• _Source records_
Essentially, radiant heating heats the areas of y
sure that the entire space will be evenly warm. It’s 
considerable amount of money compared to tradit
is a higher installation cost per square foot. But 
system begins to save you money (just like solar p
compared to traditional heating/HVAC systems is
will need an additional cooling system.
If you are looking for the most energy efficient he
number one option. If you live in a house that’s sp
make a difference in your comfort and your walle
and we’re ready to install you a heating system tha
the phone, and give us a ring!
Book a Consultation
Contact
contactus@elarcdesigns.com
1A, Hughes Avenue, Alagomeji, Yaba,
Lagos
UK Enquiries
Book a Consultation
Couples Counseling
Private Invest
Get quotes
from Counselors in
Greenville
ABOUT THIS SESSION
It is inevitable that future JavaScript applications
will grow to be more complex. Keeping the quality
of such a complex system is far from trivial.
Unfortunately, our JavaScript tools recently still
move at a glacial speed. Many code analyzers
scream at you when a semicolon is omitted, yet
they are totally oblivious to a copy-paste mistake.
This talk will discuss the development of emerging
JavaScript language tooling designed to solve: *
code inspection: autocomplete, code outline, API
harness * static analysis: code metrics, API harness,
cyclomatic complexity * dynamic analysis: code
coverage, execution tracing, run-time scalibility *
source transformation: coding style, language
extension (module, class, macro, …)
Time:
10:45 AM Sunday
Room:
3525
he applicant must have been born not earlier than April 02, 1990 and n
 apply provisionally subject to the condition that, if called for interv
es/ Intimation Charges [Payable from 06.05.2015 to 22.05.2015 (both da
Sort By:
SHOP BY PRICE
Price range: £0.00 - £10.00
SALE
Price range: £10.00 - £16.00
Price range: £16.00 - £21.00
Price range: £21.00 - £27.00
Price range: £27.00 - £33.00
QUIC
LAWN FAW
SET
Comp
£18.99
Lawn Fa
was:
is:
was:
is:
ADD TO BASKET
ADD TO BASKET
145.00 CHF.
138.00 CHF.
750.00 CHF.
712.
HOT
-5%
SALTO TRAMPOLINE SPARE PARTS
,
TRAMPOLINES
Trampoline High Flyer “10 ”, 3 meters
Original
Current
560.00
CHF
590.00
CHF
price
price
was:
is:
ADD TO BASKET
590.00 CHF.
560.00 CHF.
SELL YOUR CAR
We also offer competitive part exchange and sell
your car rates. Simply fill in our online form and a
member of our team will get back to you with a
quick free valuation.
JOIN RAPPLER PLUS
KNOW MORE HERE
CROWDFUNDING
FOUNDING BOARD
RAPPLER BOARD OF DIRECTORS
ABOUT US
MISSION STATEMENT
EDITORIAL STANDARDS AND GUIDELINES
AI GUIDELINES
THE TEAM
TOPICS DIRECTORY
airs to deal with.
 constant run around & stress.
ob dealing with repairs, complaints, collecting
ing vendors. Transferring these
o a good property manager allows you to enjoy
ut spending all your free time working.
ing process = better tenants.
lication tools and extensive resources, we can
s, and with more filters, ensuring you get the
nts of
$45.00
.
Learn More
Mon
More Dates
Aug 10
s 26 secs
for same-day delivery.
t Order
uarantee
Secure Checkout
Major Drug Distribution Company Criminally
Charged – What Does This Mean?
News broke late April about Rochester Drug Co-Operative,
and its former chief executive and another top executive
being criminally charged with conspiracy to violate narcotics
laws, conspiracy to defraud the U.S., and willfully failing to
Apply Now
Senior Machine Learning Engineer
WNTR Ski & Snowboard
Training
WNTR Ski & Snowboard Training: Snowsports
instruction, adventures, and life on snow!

• _Assignment_
Search the material above for the word "money", and return each line that holds it.

• _Solution below_
considerable amount of money compared to tradit
system begins to save you money (just like solar p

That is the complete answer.